Two researcher accounts published alongside the model release illustrate the range. Derya Unutmaz, an immunology professor at the Jackson Laboratory for Genomic Medicine, used GPT-5.5 Pro to analyze a dataset of 62 samples and nearly 28,000 genes, producing a research report that surfaced questions and insights he estimated would have taken his team months. Bartosz Naskręcki, a mathematics professor in Poland, used GPT-5.5 in Codex to build an algebraic geometry application from a single prompt in 11 minutes, visualizing the intersection of quadratic surfaces and converting the result into a Weierstrass model.
The most technically notable result is a proof about Ramsey numbers. An internal version of GPT-5.5, running with a custom harness, found a proof of a longstanding asymptotic fact about off-diagonal Ramsey numbers. The proof was later verified in Lean. Ramsey theory is a legitimate research frontier; results there are infrequent and technically demanding.
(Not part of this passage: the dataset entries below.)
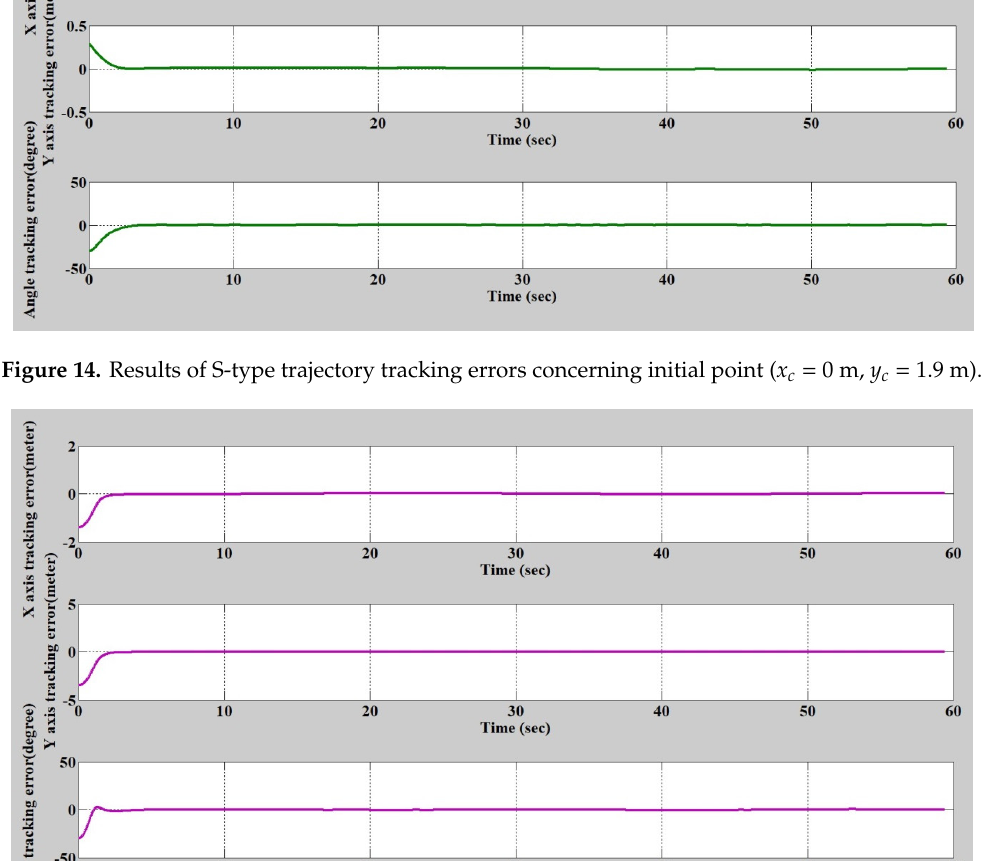
Figure 15. Results of S-type trajectory tracking errors concerning initial point ( x c = 0 m, y c = − 1.9 m).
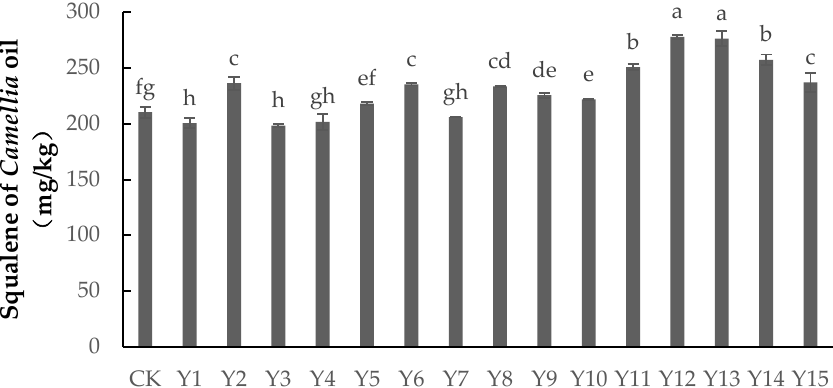
Figure 2. The content of squalene in Camellia oil under different treatments. Note: Data indicate mean ± SE ( n = 3). Different letters indicate significant differences ( p < 0.05) between different treat- ments.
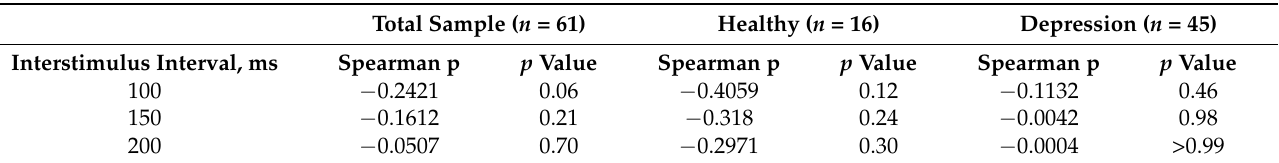
Table 2. Association between the cortical silent period and long-interval intracortical inhibition in youth.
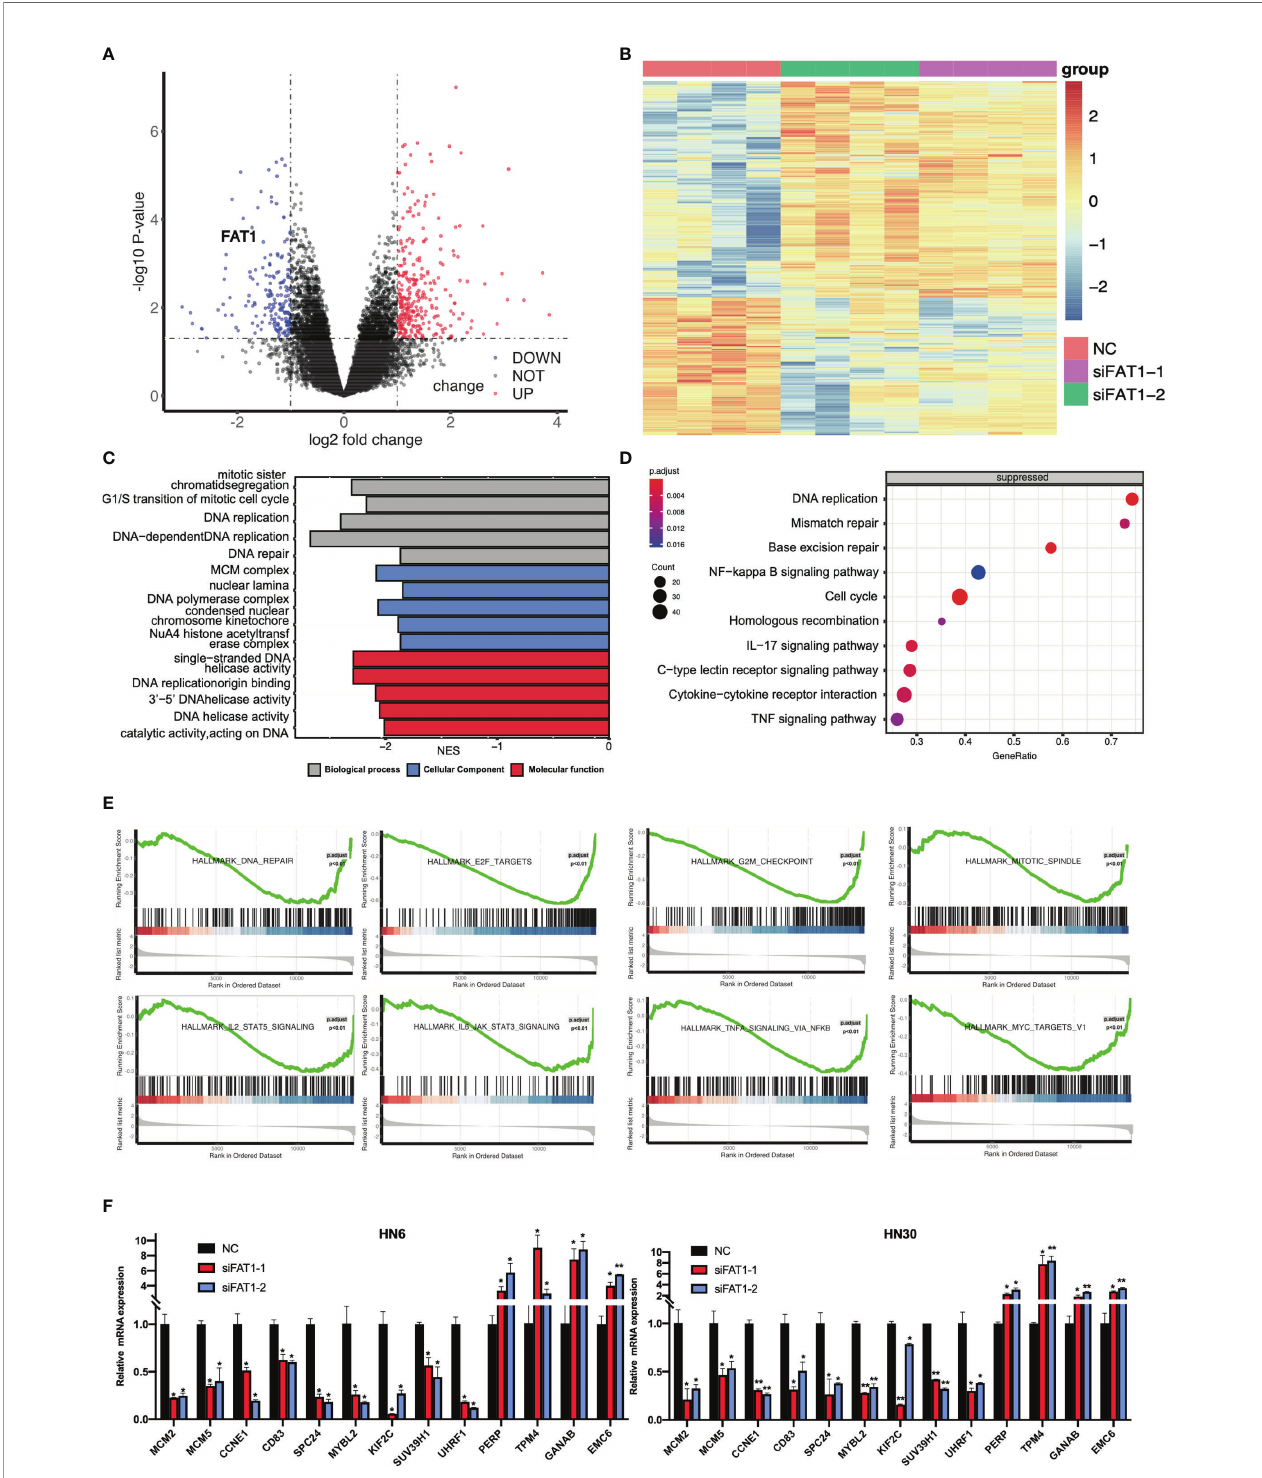
FIGURE 6 | Results of the RNA sequencing analysis and validation of DEGs. (A) Volcano plots of the data from RNA-seq analysis by the Limma-voom R package, presenting the differences between NC and FAT1-KD groups and plotting the log2(fold change) versus the – log10(adjusted P-value). 472 differentially expressed genes (DEGs) were con fi rmed, comprising 289 upregulated (red dots) and 183 downregulated (blue dots) using the thresholds P<0.05 and abs (log2 fold change)>1. (B) Heat map of the DEGs. (C) Suppressed enriched GO terms (BP, CC, and MF). (D) Suppressed enriched KEGG terms. (E) Gene set enrichment analysis (GSEA) plots of the major enriched hallmark pathway. (F) Validation of DEGs of RNA-seq results through quantitative PCR. *P < 0.05; **P <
The model's contribution here was not a code artifact or a summary but an original mathematical argument.
Efficiency at Scale
Serving a more capable model at the same per-token latency required rethinking the inference stack rather than making incremental adjustments. GPT-5.5 was co-designed for and trained on NVIDIA GB200 and GB300 NVL72 systems. One specific optimization stands out. Before GPT-5.5, incoming requests were split into a fixed number of chunks to balance work across GPU cores. A predetermined chunk count works reasonably well in aggregate but is not optimal for the actual distribution of request sizes in production. Codex analyzed weeks of production traffic and generated custom heuristic algorithms to partition and balance that work more accurately. The result was a 20% increase in token generation speed.
The model also, in OpenAI's telling, helped improve the infrastructure serving it. GPT-5.5 was used to identify and implement improvements in the inference stack itself.
Safety and Cybersecurity
OpenAI is classifying GPT-5.5's cybersecurity and biological capabilities as High under its Preparedness Framework, one step below Critical. On CyberGym, it scores 81.8%, compared to 79.0% for GPT-5.4 and 73.1% for Claude Opus 4.7. On an internal set of capture-the-flag challenges, it reaches 88.1%.
The release includes tighter classifiers for potentially harmful cyber requests, which OpenAI acknowledges may generate friction for some users initially. To address that, the company is expanding access to cyber-permissive model variants through a Trusted Access for Cyber program. Verified users and organizations responsible for defending critical infrastructure can apply for access to models with fewer restrictions for legitimate security work. API availability for GPT-5.5 is coming soon, priced at $5 per million input tokens and $30 per million output tokens. The Pro variant, aimed at higher-accuracy work, will be priced at $30 per million input tokens and $180 per million output tokens.
What This Adds Up To
Taken together, the benchmark results and early-access accounts describe a model that is more capable on a wider range of tasks than its predecessor, runs at comparable speed, and costs less per completed task due to token efficiency. The gains are not uniform. Claude Opus 4.7 leads on MCP Atlas (79.1% to 75.3%) and on some long-context retrieval tasks. The competitive picture in frontier AI remains genuinely contested.
What GPT-5.5 represents more clearly is a shift in how agentic AI systems handle the friction points in real work: ambiguous failures, multi-day tasks, large codebases, and tasks that require persistent effort across many steps. Whether that shift proves durable in production, at scale, across more organizations, is the question the next few months will answer.